When the rivers are swollen in the low lands, the arms of the canoemen have not power to propel their vessels against the current. Trade, for half the year, stands still; human strength is not equal to the requirements of the trade that is carried on.

There are supposed to be at least ten thousand silver and gold mines abandoned in this country; one-third may have been exhausted, and the remainder have been left because the miners struck below the water-line.

Respectfully taking off our hats to the gigantic Andes, we push on in our little canoe. As the men dip their paddles in the water we glide rapidly along with the current of Coni creek. After being tossed up and down on the mountains for a year, the change is enlivening. We feel this water-carriage is put in motion by the All Powerful, in whom we have placed our trust and confidence in a long journey through the wilderness towards our homes.

The Indians suddenly began to work hard at their paddles; the fine-looking old captain talked to the crew sharply, and we went dashing over rapids at a most furious rate; the waters roared against the great trunks of trees that stuck up in the shape of snags; the logs were in constant motion, like sawyers; the channel was narrow; one little mistake of the pilot would have dashed us sideways among the snags, and our canoe must have rolled under. Every man's eyes seemed, for the moment, half a size larger, for the reduced crew of the heavy and long canoe had to exert themselves to the utmost of their strength to manage and keep her clear of danger.

Our cargo was bulky—cakes of salt brought her down so deep in the water that she moved sluggishly. Richards, seated on the baggage in front, guarded Mamoré, who was unaccustomed to the water, and it was with difficulty he could be kept from jumping overboard.

Coni creek is not navigable for a steamboat; the lands on both sides are flat and thickly wooded with a rich growth of bamboo; these lands are all overflowed in the wet season, and therefore are uninhabitable. Temperature of water, 74°. We saw a small lion or puma on the bank, besides a number of wild turkeys, and shot a wild goose. The banks break down perpendicularly with rich black surface soil one foot and a half thick.

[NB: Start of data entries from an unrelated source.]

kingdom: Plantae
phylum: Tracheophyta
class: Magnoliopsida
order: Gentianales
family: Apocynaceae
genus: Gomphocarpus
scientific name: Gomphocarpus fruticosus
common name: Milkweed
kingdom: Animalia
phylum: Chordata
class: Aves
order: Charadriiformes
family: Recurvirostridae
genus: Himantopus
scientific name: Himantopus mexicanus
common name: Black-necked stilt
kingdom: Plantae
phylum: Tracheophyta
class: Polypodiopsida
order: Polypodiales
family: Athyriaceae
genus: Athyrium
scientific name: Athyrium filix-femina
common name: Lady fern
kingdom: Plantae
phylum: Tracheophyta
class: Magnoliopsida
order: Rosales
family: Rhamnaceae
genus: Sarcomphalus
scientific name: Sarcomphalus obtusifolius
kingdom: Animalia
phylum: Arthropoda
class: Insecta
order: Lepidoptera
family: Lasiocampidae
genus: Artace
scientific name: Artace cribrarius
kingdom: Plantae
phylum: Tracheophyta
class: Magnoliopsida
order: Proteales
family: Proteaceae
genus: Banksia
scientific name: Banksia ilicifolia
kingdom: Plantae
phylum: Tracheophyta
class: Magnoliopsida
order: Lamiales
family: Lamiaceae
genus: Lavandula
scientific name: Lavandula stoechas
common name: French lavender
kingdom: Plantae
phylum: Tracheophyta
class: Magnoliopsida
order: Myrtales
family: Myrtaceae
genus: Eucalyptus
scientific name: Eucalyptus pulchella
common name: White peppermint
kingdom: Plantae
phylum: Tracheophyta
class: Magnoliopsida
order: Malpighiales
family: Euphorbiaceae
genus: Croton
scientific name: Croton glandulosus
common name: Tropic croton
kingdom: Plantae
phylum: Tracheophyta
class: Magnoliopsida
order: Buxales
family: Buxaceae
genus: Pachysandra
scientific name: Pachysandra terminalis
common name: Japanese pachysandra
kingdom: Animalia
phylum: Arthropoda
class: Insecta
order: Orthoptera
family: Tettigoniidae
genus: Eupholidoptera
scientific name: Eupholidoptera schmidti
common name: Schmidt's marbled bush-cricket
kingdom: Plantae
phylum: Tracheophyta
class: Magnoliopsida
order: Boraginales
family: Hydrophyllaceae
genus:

Our canoe was soon launched into the waters of the river Chaparé, one hundred yards wide, and where we entered it twelve feet deep; we have scarcely lost sight of the Andes. The canoe was stopped that we might repeat the soundings; as we descended the soundings increased to two and a half fathoms upon a current of one and five-tenths of a mile per hour. The muddy stream wound its way through the forest trees and thick cane-brakes like a great slow-moving serpent. We find, at the foot of the most lofty mountains, that the lands on both sides of this navigable river are semi-annually deluged; that the rise of the waters in the wet season is about thirty feet, and by the marks on the trunks of the trees, the appearance of the undergrowth, with the information gained from the creoles and confirmed by the Indians, the banks are overflowed about two feet deep. In the rainy season, the bottom of the Madeira Plate would have been found covered with water, so that we might navigate over the land in a canoe drawing less than two feet; our canoe draws but six inches when fully loaded.

The forest trees here are not so large as higher up the country, nor is vegetation heaped up in such luxuriance as we saw it on our way down through the boisterous region. The climate is more mild and gentle in its action. As night comes on, thunder roars and lightning flashes above us towards the southwest among the mountains, while here the sky is clear, and winds gently blow from the northwest. The winds strike heavily against the great elevated side of the earth, and the storm there is raging from the southeast.

The sun passes from our view behind dark clouds, and cuts our day short by setting below the great ridge which stand between us and the Pacific. We have watched the mercury in our thermometer as it fell by the application of boiling water in ascending those mountains from the great western ocean, and saw its indisposition to rise or to fall as we travelled along on the table lands of the Titicaca basin. As we descend on this side it gradually ran up again, until now we have arrived on a level. The observation of yesterday was the same as that of to-day, at our journey's end.

Turning to the table of observations, in Lima, 22d April, 1851, at 3 p. m., boiling point, 209, 250; temperature of air, 77°. Here on the Chaparé river, May 27, 1852, at 9.30 a. m., boiling point, 209, 500; temperature of air, 75°. These show how near the bottom of the Madeira Plate is on a level with the ocean. They tell us we are below Lima; but Lima, according to our barometrical measurement, was 493 feet above sea level. On the river we are 28 feet below the general level of this part of the Madeira Plate.